## EXERCISE DATA:
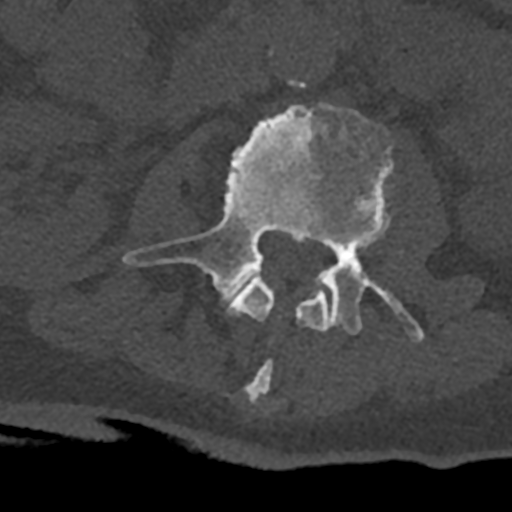
CT including the spine, one axial slice. Reconstruction kernel Br40s/3. Bone window (W 1800 / L 400 HU). 512 × 512 image matrix. Patient: male, 74 years. Case-level facts recorded for this patient, not image findings: primary cancer: renal; vertebrae with lytic lesions (as recorded): T10, L1, L2, L3, L4, L5.
Structures marked on this image (semi-automatically segmented with operator editing):
- L2 vertebra: bounding box [x1, y1, x2, y2] px = [227, 273, 330, 403]
- L3 vertebra: [122, 103, 425, 342]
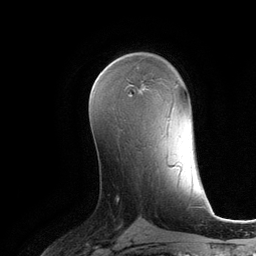
Breast MRI (dynamic contrast-enhanced), one axial slice; slice 70 of 134 in the series (ordered by position); cropped to one breast; dynamic contrast-enhanced series, time point 2 of 6 at this slice position (early post-contrast); 3 T; TE 2.8 ms, TR 6.9 ms; 1.2 mm slice thickness; 256 × 256 image matrix, field of view 190 × 190 mm. Female patient.
Structures marked on this image (semi-automatic segmentation, software-assisted and operator-edited):
- enhancing-tissue mask used for the functional tumour volume (all voxels passing the contrast-enhancement thresholds inside the analysis volume; usually the tumour): bounding box [x1, y1, x2, y2] px = [132, 84, 143, 86]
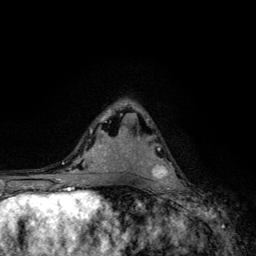
Breast MRI, one axial slice; position 72 of 134 along the scan axis; cropped to one breast; dynamic contrast-enhanced series, time point 2 of 6 at this slice position (early post-contrast); 3 T; TE 4.2 ms, TR 8.6 ms; 1.2 mm slice thickness; 256 × 256 image matrix, field of view 160 × 160 mm. Female patient.
Structures marked on this image (semi-automatically segmented with operator editing):
- enhancing-tissue mask used for the functional tumour volume (all voxels passing the contrast-enhancement thresholds inside the analysis volume; usually the tumour): box from (x=150, y=145) to (x=177, y=185) px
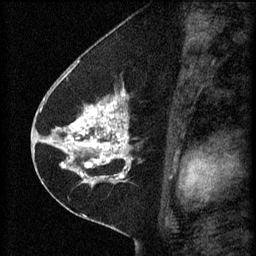
Breast MRI (dynamic contrast-enhanced), one sagittal slice. Slice 29 of 60 in the series (ordered by position). 3 images stored at this slice position (order not interpretable as contrast timing). 1.5 T. TE 4.2 ms, TR 8.2 ms. 256 × 256 image matrix, field of view 180 × 180 mm. Patient: female, 41 years.
Structures marked on this image (semi-automatic segmentation, software-assisted and operator-edited):
- analysis volume of interest (the breast-tissue region the enhancement analysis was run in; not a lesion): bounding box (x1, y1, x2, y2) in pixels: (67, 92, 165, 173)
- tumour enhancement mask (voxels above the 70 % enhancement threshold inside the analysis volume of interest): (67, 92, 131, 173)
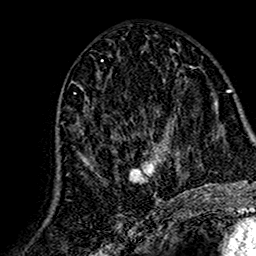
Breast MRI (dynamic contrast-enhanced), one axial slice; position 73 of 160 along the scan axis; cropped to one breast; dynamic contrast-enhanced series, time point 2 of 7 at this slice position (early post-contrast); 1.5 T; TE 2.7 ms, TR 5.4 ms; 256 × 256 image matrix. Female patient.
Annotated regions visible in this slice (semi-automatically segmented with operator editing):
- enhancing-tissue mask used for the functional tumour volume (all voxels passing the contrast-enhancement thresholds inside the analysis volume; usually the tumour): bounding box <84,76,167,203> (left, top, right, bottom; pixels)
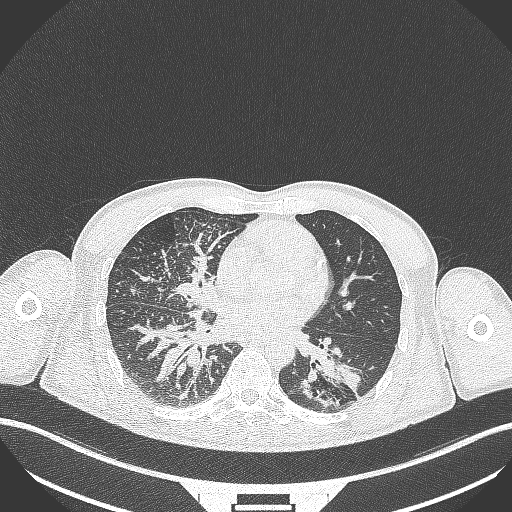
Chest CT, one axial slice. Reconstruction kernel B70f. 120 kVp. Lung window (W 1500 / L -600 HU). 1 mm slice thickness. 512 × 512 image matrix, field of view 400 × 400 mm. Patient: male, 49 years. Case-level facts recorded for this patient, not image findings: clinical TNM (as recorded): T2b N1 M0.
Annotated regions visible in this slice (bounding box drawn by a radiologist):
- lung tumour (recorded histology: adenocarcinoma): bounding box [x1, y1, x2, y2] px = [295, 349, 364, 411]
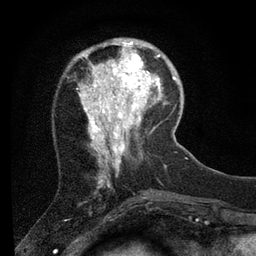
Breast MRI (dynamic contrast-enhanced), one axial slice; slice 21 of 80 in the series (ordered by position); cropped to one breast; dynamic contrast-enhanced series, time point 2 of 7 at this slice position (early post-contrast); 3 T; TE 2.2 ms, TR 5.4 ms; 256 × 256 image matrix, field of view 150 × 150 mm. Female patient.
Annotated regions visible in this slice (semi-automatic segmentation, software-assisted and operator-edited):
- enhancing-tissue mask used for the functional tumour volume (all voxels passing the contrast-enhancement thresholds inside the analysis volume; usually the tumour): bounding box [x1, y1, x2, y2] px = [109, 39, 156, 89]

## AIM OF THE EXERCISE:
Locate "150 mm. Female patient." in the material, then quote the line that contains it and all lines after it through the final one.

## RESPONSE BELOW:
Breast MRI (dynamic contrast-enhanced), one axial slice; slice 21 of 80 in the series (ordered by position); cropped to one breast; dynamic contrast-enhanced series, time point 2 of 7 at this slice position (early post-contrast); 3 T; TE 2.2 ms, TR 5.4 ms; 256 × 256 image matrix, field of view 150 × 150 mm. Female patient.
Annotated regions visible in this slice (semi-automatic segmentation, software-assisted and operator-edited):
- enhancing-tissue mask used for the functional tumour volume (all voxels passing the contrast-enhancement thresholds inside the analysis volume; usually the tumour): bounding box [x1, y1, x2, y2] px = [109, 39, 156, 89]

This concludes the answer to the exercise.